■ INPUT RECORDS ■
****************

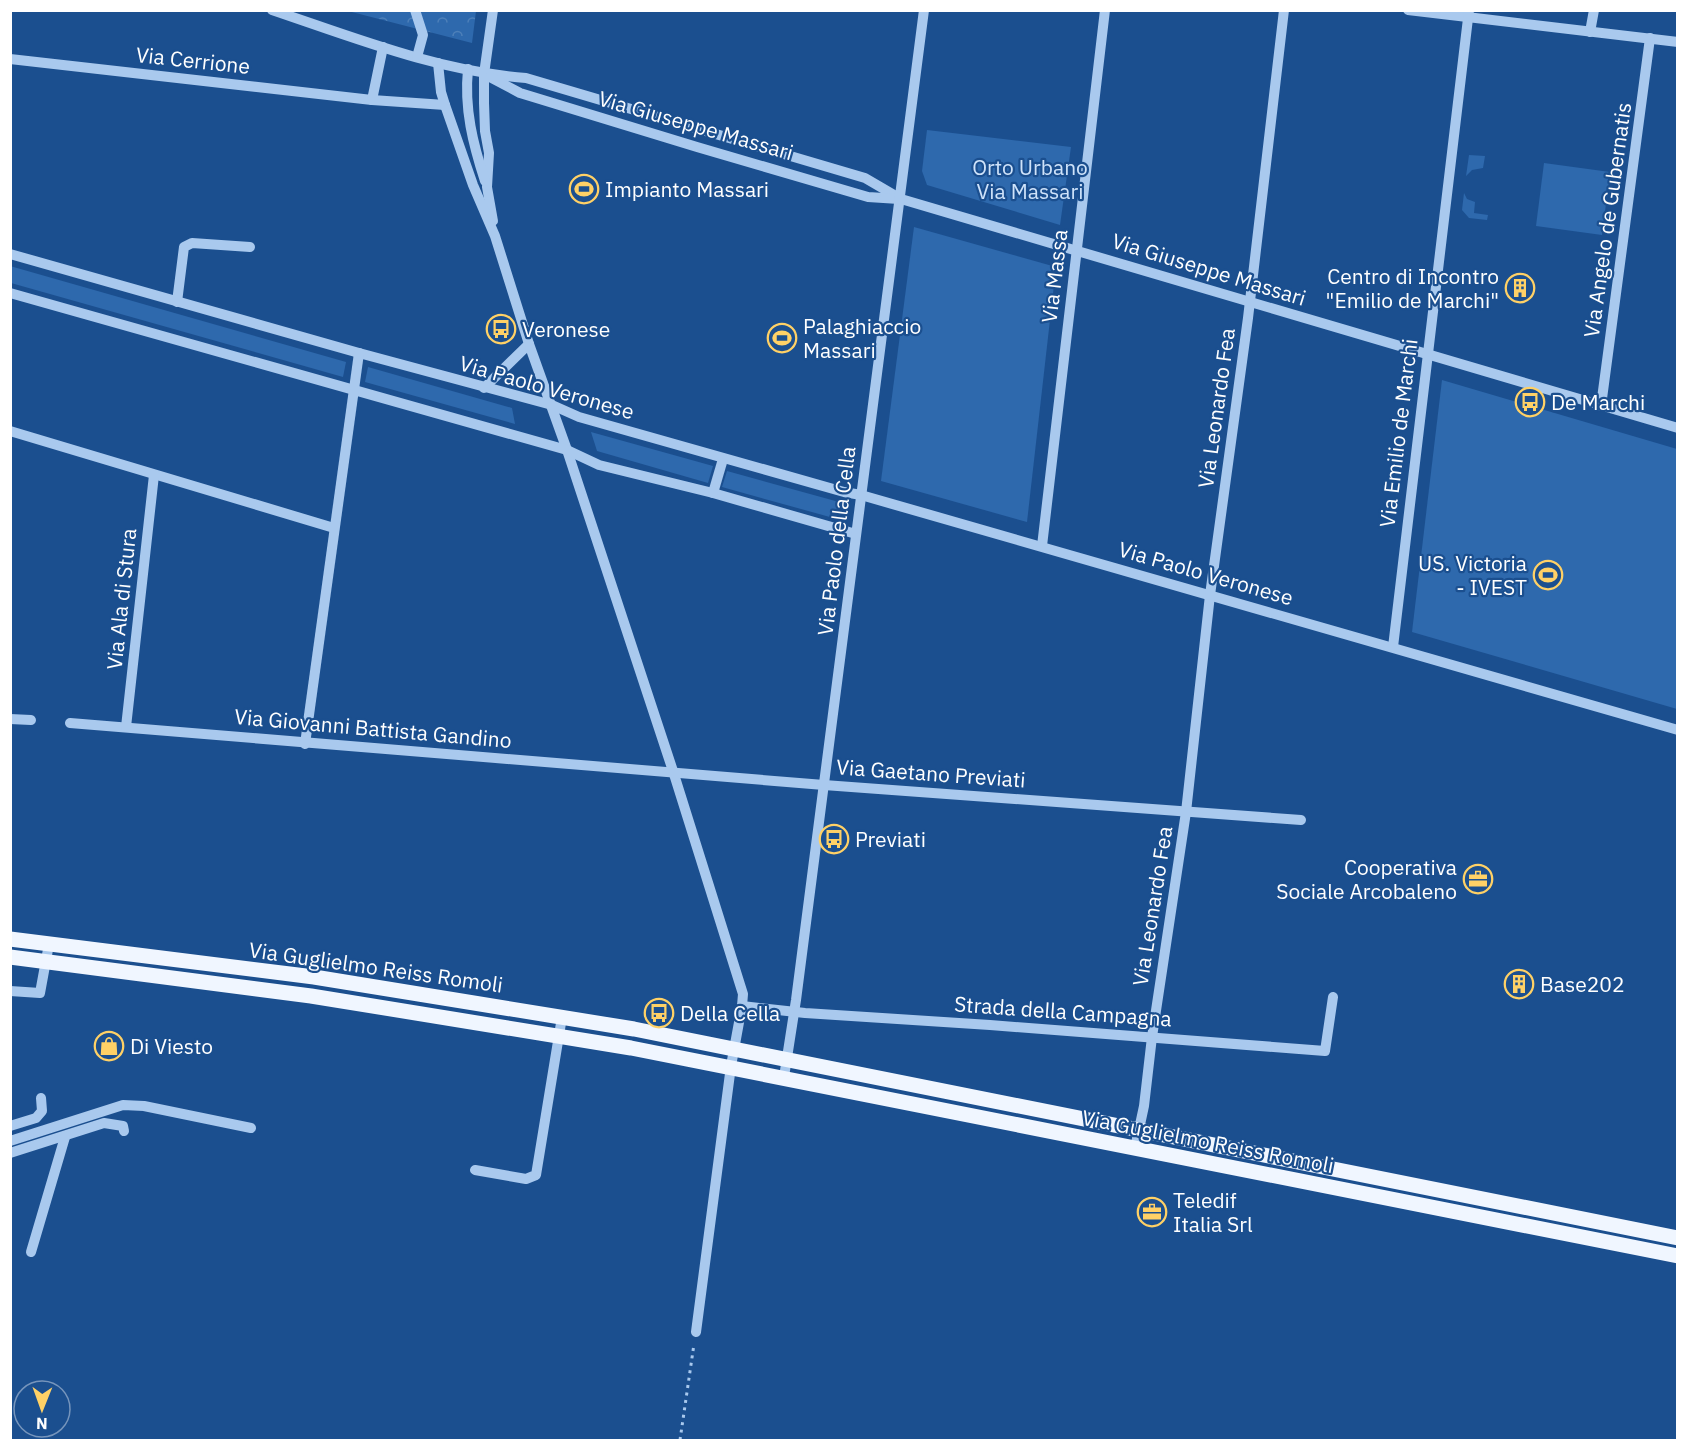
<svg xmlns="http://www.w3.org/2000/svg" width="1688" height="1451" viewBox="0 0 1688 1451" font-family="'IBM Plex Sans',sans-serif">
<defs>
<pattern id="park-crowns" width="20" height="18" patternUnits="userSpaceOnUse" patternTransform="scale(1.5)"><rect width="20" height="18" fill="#2e69ad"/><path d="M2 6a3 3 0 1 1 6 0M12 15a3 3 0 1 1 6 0" fill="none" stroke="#4d80b9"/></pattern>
</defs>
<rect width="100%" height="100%" fill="#1b4f8f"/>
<!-- green -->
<g fill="#2e69ad">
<polygon points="927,130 1071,147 1060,225 927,185 922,171"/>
<polygon points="1469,155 1485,156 1483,168 1472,170 1466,176"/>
<polygon points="1544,163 1610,172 1602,235 1536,226"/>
<polygon points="1464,193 1467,199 1475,202 1474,213 1488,215 1487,220 1469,218 1462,210"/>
<polygon points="914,227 1056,267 1027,522 881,481"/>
<polygon points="10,266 346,362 343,377 11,283"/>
<polygon points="368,367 512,408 515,424 365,382"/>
<polygon points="1442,380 1677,449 1677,709 1412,632"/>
<polygon points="591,432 713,466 708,483 597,451"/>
<polygon points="727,471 839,502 837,519 722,487"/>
</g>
<!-- park -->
<polygon fill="url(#park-crowns)" points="348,11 476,11 472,43"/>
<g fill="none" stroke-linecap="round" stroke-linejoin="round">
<!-- path -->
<polyline stroke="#a9c9ee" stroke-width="3" stroke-dasharray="3 4.5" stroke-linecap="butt" points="680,1440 694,1344"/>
<!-- minor -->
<g stroke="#a9c9ee" stroke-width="10">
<path d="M 272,10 C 355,38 438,71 526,78 L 865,178 L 901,199 L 1678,428"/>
<polyline points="415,10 423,35 417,57"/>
<polyline points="493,10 484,74 484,103 485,131 489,153 487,187 493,221"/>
<polyline points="1408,10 1678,42"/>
<polyline points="1590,32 1594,10"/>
<polyline points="10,59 372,100 445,105"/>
<polyline points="438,63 441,92 445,105 473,185 495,236 529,344 567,450 673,771 743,994 742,1006 731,1066 696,1332"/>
<path d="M 468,69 C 464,109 473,144 485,181"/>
<polyline points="490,77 520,93 697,147 868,197 899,199"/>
<polyline points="372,100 383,47"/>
<polyline points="10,254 359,353 552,405 579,417 844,492 861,495 1678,730"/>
<polyline points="10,293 567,450 599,465 713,493 856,534"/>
<polyline points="177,302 184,247 192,243 250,247"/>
<polyline points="484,388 529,344"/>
<polyline points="1601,406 1650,38"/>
<polyline points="10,431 334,528"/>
<polyline points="713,493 723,459"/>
<polyline points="1042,546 1105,10"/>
<polyline points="1393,647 1469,10"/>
<polyline points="10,719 31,720"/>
<polyline points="70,723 824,785 1301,820"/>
<polyline points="126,727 154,475"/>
<polyline points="305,744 359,353"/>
<polyline points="10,991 40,993 49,944"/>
<polyline points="742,1006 805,1013 990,1025 1325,1051 1333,997"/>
<polyline points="784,1077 796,1000 924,10"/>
<polyline points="10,1126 36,1118 42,1111 41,1098"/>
<polyline points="10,1141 123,1105 144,1106 251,1128"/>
<polyline points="1135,1148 1144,1106 1152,1037 1186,812 1210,595 1248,318 1284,10"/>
<polyline points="10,1153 104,1123 123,1126 124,1131"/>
<polyline points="475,1170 526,1179 536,1175 562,1017"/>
<polyline points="31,1252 65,1137"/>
</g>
<!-- major -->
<g stroke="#f0f6ff" stroke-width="15">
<polyline points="10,939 314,977 634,1029 1678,1238"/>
<polyline points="10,957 311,996 631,1048 1678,1256"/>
</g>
</g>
<!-- icons -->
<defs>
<g id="stadium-ring" transform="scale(1.5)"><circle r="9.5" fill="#1b4f8f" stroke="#ffd166" stroke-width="1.5"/><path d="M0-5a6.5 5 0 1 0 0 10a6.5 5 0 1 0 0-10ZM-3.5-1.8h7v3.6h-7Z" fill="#ffd166"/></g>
<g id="building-ring" transform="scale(1.5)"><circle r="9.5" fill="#1b4f8f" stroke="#ffd166" stroke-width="1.5"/><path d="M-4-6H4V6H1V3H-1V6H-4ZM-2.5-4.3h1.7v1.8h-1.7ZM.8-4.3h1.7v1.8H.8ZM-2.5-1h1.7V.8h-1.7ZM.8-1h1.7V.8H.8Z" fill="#ffd166"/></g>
<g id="bus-ring" transform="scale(1.5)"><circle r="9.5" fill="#1b4f8f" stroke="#ffd166" stroke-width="1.5"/><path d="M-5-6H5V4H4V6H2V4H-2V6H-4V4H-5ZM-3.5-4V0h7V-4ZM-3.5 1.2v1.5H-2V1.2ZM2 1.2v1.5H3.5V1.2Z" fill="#ffd166"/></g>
<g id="office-ring" transform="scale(1.5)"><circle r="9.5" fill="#1b4f8f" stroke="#ffd166" stroke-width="1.5"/><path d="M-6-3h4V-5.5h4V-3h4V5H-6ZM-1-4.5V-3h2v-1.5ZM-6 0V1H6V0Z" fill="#ffd166"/></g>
<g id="shop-ring" transform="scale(1.5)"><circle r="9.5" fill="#1b4f8f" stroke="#ffd166" stroke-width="1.5"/><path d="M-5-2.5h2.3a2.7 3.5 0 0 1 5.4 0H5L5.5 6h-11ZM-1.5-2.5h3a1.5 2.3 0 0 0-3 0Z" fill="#ffd166"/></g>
</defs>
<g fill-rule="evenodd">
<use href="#stadium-ring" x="584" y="189"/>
<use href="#building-ring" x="1520" y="288"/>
<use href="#bus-ring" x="501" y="329"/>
<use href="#stadium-ring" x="782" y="338"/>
<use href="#bus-ring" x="1530" y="402"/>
<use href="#stadium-ring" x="1548" y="575"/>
<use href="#bus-ring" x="834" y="839"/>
<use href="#office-ring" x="1478" y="879"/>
<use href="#building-ring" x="1519" y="984"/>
<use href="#bus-ring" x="659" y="1013"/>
<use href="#shop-ring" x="109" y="1046"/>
<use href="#office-ring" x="1152" y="1212"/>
</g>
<g text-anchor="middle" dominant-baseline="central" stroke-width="4.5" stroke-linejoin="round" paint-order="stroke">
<!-- street labels -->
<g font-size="21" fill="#fff" stroke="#1b4f8f">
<text transform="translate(193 60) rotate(6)">Via Cerrione</text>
<text transform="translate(696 125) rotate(16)">Via Giuseppe Massari</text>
<text transform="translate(1607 220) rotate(-82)">Via Angelo de Gubernatis</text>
<text transform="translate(1209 269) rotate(17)">Via Giuseppe Massari</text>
<text transform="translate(1054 276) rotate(-83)">Via Massa</text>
<text transform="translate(547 387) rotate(16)">Via Paolo Veronese</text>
<text transform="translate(1216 408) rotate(-82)">Via Leonardo Fea</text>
<text transform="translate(1398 433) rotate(-83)">Via Emilio de Marchi</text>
<text transform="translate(836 541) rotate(-83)">Via Paolo della Cella</text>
<text transform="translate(1206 573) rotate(16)">Via Paolo Veronese</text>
<text transform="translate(121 599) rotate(-84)">Via Ala di Stura</text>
<text transform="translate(373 728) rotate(5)">Via Giovanni Battista Gandino</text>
<text transform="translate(931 773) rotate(4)">Via Gaetano Previati</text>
<text transform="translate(1152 906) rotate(-81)">Via Leonardo Fea</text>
<text transform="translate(376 967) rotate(8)">Via Guglielmo Reiss Romoli</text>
<text transform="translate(1063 1011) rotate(4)">Strada della Campagna</text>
<text transform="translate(1208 1141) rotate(11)">Via Guglielmo Reiss Romoli</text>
</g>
<!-- park labels -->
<g font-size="21" fill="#cfe3fa" stroke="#1b4f8f">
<text x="1030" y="167">Orto Urbano<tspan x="1030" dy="24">Via Massari</tspan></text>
</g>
<!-- poi labels -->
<g font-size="21" fill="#fff" stroke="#1b4f8f" text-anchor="start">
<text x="605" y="189">Impianto Massari</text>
<text x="1499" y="276" text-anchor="end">Centro di Incontro<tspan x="1499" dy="24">"Emilio de Marchi"</tspan></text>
<text x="803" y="326">Palaghiaccio<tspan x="803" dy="24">Massari</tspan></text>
<text x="522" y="329">Veronese</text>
<text x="1551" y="402">De Marchi</text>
<text x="1527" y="563" text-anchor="end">US. Victoria<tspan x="1527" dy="24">- IVEST</tspan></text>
<text x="855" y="839">Previati</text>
<text x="1457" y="867" text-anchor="end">Cooperativa<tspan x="1457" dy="24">Sociale Arcobaleno</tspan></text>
<text x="1540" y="984">Base202</text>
<text x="680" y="1013">Della Cella</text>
<text x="130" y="1046">Di Viesto</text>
<text x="1173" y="1200">Teledif<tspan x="1173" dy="24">Italia Srl</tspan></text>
</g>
</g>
<!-- border -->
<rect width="1688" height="1451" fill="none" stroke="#ffffff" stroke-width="24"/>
<!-- north arrow -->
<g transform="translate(42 1409) rotate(181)"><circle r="28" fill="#1b4f8f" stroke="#7695bc" stroke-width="1.5"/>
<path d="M0-4.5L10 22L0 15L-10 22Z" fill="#ffd166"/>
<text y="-9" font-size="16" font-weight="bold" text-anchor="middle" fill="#ffffff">N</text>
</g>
</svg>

****************

■ HOW TO COMPLETE THIS TASK ■
If a line in the data above contains the string "round", count it; then state only the total.

■ SOLUTION FOR THIS TASK ■
2